Aim of the exercise: The copy you return should hold every record below word for word and no images.

Task inputs:
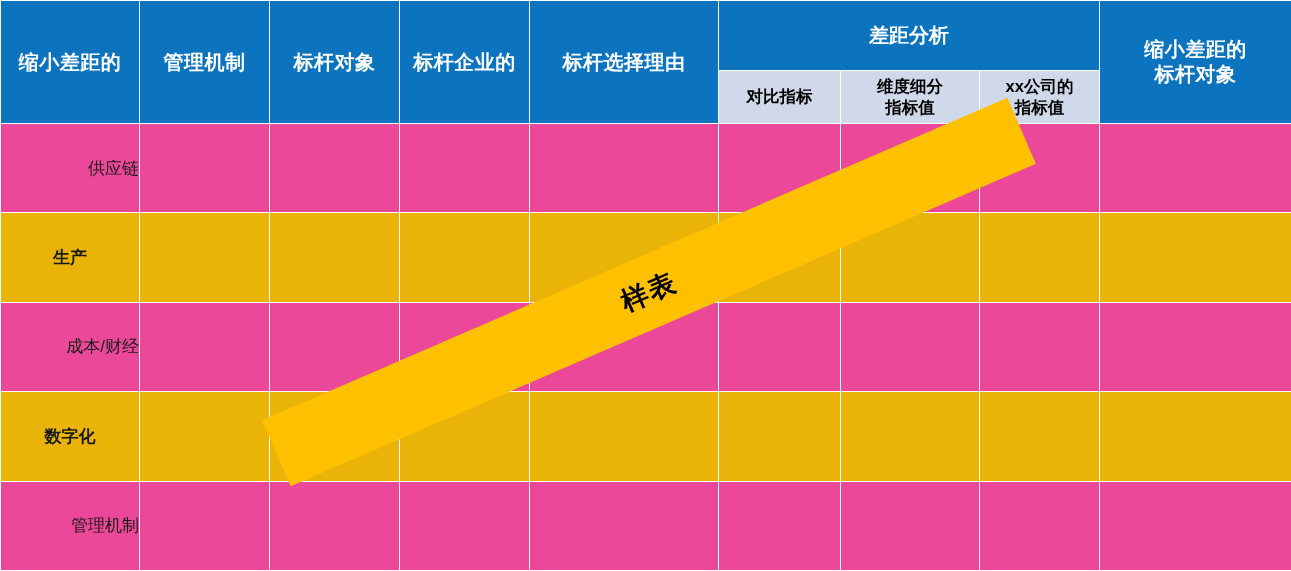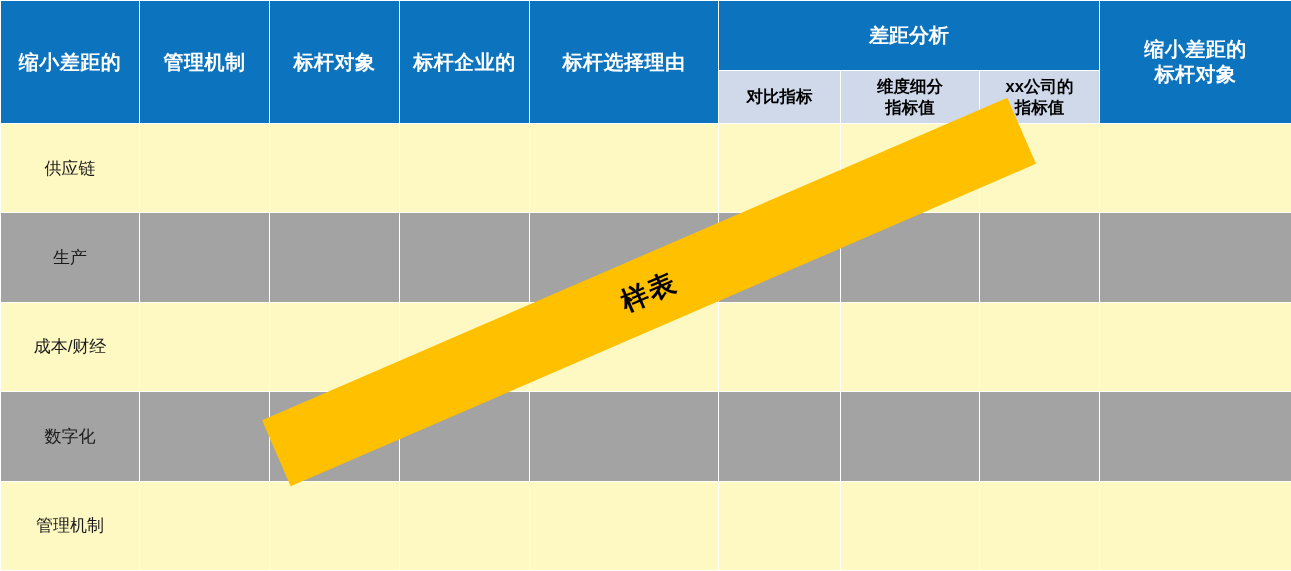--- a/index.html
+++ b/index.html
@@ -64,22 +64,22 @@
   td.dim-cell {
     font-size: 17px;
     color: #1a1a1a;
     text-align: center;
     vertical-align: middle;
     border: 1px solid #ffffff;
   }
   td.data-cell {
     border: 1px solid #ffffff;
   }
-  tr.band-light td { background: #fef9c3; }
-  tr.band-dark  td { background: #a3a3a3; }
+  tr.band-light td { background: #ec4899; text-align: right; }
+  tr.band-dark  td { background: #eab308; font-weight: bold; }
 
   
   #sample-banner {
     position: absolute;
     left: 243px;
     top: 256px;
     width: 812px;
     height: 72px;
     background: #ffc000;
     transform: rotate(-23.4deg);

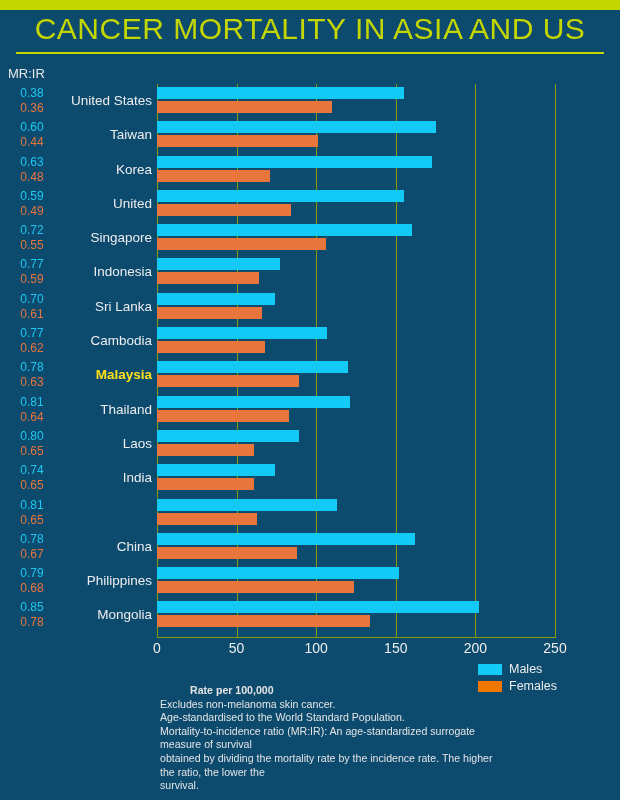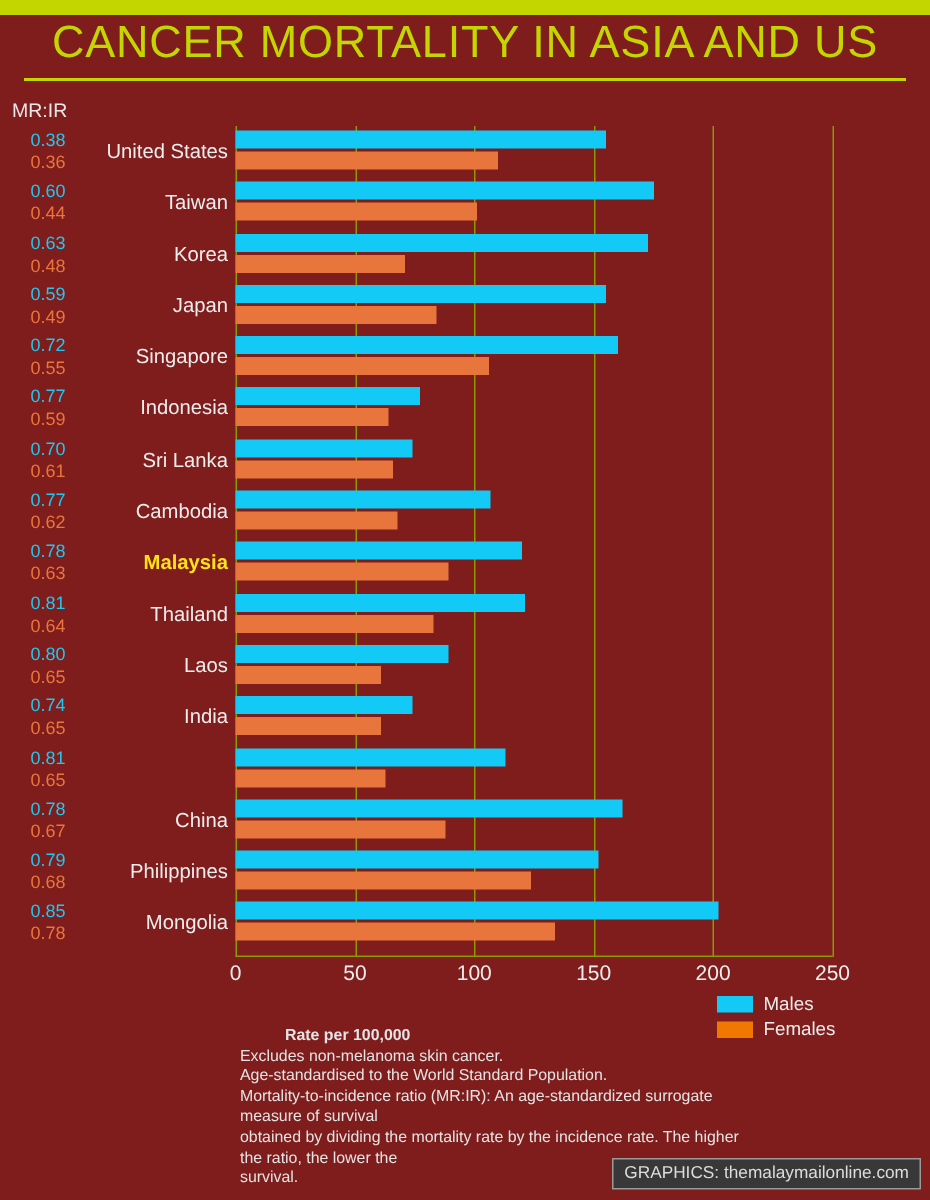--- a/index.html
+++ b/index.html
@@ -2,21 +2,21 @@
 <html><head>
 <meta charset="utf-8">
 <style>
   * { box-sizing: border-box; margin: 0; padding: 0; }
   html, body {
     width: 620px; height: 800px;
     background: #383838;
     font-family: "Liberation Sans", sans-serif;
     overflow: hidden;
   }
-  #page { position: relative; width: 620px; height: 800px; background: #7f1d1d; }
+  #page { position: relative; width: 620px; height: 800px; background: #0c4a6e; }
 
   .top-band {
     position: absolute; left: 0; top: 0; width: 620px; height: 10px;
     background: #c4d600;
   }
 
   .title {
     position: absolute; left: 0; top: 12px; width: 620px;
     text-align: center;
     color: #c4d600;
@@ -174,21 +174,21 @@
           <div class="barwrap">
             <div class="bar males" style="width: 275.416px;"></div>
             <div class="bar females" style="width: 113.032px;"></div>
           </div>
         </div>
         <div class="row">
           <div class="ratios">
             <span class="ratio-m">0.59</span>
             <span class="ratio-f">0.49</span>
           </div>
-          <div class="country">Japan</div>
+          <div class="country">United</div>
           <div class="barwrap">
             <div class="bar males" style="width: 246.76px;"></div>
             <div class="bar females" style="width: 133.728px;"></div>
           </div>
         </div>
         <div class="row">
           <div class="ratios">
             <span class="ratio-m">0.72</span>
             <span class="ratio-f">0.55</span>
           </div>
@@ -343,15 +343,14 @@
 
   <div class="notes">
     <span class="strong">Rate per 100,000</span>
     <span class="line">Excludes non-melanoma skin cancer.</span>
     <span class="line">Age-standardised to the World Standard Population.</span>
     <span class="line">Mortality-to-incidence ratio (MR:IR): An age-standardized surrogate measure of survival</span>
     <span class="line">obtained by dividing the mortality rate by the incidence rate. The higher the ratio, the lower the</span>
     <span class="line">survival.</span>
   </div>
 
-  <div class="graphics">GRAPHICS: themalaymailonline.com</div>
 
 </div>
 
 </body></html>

Result:
--- a/index.html
+++ b/index.html
@@ -64,22 +64,22 @@
   td.dim-cell {
     font-size: 17px;
     color: #1a1a1a;
     text-align: center;
     vertical-align: middle;
     border: 1px solid #ffffff;
   }
   td.data-cell {
     border: 1px solid #ffffff;
   }
-  tr.band-light td { background: #fef9c3; }
-  tr.band-dark  td { background: #a3a3a3; }
+  tr.band-light td { background: #ec4899; text-align: right; }
+  tr.band-dark  td { background: #eab308; font-weight: bold; }
 
   
   #sample-banner {
     position: absolute;
     left: 243px;
     top: 256px;
     width: 812px;
     height: 72px;
     background: #ffc000;
     transform: rotate(-23.4deg);

--- a/index.html
+++ b/index.html
@@ -2,21 +2,21 @@
 <html><head>
 <meta charset="utf-8">
 <style>
   * { box-sizing: border-box; margin: 0; padding: 0; }
   html, body {
     width: 620px; height: 800px;
     background: #383838;
     font-family: "Liberation Sans", sans-serif;
     overflow: hidden;
   }
-  #page { position: relative; width: 620px; height: 800px; background: #7f1d1d; }
+  #page { position: relative; width: 620px; height: 800px; background: #0c4a6e; }
 
   .top-band {
     position: absolute; left: 0; top: 0; width: 620px; height: 10px;
     background: #c4d600;
   }
 
   .title {
     position: absolute; left: 0; top: 12px; width: 620px;
     text-align: center;
     color: #c4d600;
@@ -174,21 +174,21 @@
           <div class="barwrap">
             <div class="bar males" style="width: 275.416px;"></div>
             <div class="bar females" style="width: 113.032px;"></div>
           </div>
         </div>
         <div class="row">
           <div class="ratios">
             <span class="ratio-m">0.59</span>
             <span class="ratio-f">0.49</span>
           </div>
-          <div class="country">Japan</div>
+          <div class="country">United</div>
           <div class="barwrap">
             <div class="bar males" style="width: 246.76px;"></div>
             <div class="bar females" style="width: 133.728px;"></div>
           </div>
         </div>
         <div class="row">
           <div class="ratios">
             <span class="ratio-m">0.72</span>
             <span class="ratio-f">0.55</span>
           </div>
@@ -343,15 +343,14 @@
 
   <div class="notes">
     <span class="strong">Rate per 100,000</span>
     <span class="line">Excludes non-melanoma skin cancer.</span>
     <span class="line">Age-standardised to the World Standard Population.</span>
     <span class="line">Mortality-to-incidence ratio (MR:IR): An age-standardized surrogate measure of survival</span>
     <span class="line">obtained by dividing the mortality rate by the incidence rate. The higher the ratio, the lower the</span>
     <span class="line">survival.</span>
   </div>
 
-  <div class="graphics">GRAPHICS: themalaymailonline.com</div>
 
 </div>
 
 </body></html>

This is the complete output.